#### [Goal of the exercise]
If a line in the records below holds the string "Députés", count it, and state only the final count.

#### [Dataset entries]
--------------------------------------------------

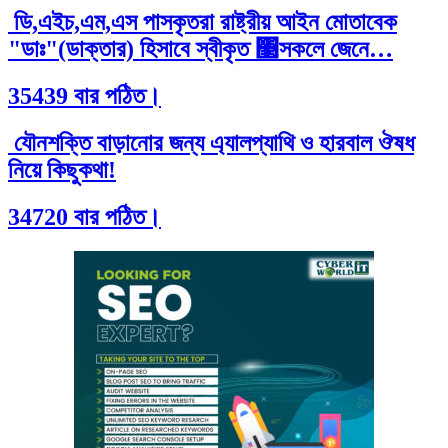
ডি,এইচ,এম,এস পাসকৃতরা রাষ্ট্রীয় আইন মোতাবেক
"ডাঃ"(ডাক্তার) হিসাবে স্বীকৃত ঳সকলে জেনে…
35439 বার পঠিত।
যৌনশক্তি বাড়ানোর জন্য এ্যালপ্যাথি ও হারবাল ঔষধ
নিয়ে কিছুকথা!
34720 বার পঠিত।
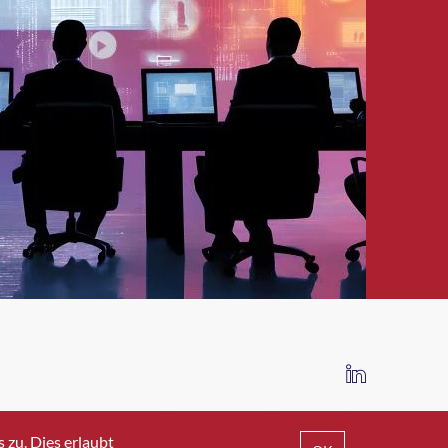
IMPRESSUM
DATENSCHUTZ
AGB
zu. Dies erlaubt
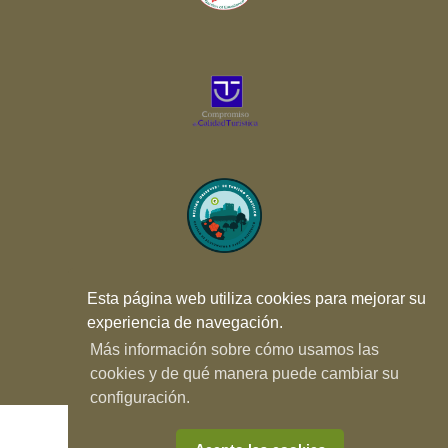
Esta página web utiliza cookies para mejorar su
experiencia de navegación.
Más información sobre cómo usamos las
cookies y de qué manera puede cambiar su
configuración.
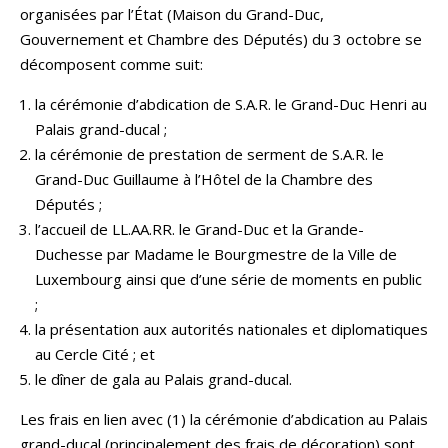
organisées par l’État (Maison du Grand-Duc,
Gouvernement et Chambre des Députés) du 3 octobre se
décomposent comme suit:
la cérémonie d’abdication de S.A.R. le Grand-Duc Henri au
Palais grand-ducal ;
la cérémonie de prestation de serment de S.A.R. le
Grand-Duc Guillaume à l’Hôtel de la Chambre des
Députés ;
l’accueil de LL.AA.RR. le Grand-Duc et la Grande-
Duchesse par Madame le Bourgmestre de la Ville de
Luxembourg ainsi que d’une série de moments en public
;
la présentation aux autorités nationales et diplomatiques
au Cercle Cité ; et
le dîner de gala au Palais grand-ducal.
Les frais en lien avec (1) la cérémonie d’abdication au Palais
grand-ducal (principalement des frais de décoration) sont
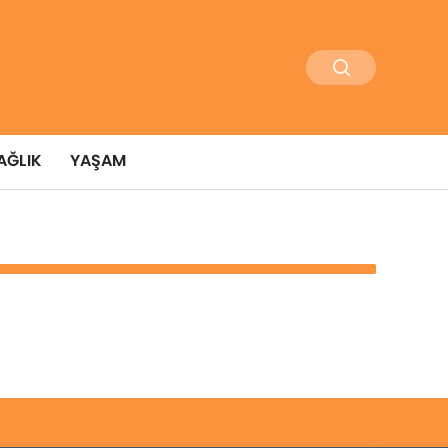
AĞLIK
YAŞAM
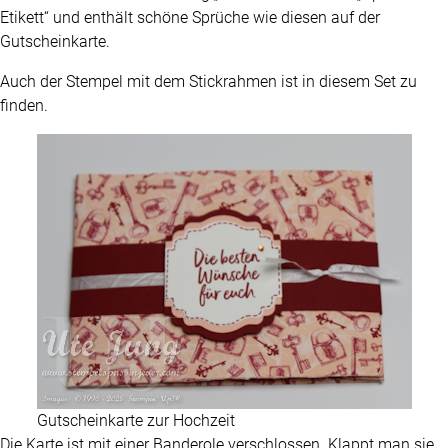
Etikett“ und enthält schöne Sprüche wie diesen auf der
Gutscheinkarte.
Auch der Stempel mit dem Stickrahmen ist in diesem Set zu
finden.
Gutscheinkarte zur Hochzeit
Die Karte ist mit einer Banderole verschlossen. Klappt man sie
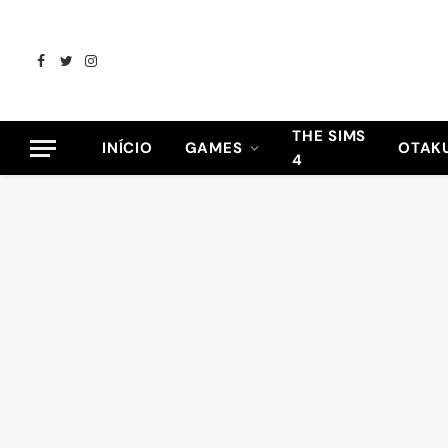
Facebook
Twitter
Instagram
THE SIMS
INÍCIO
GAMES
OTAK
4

--------------------------------------------------

#### [Answer section]
2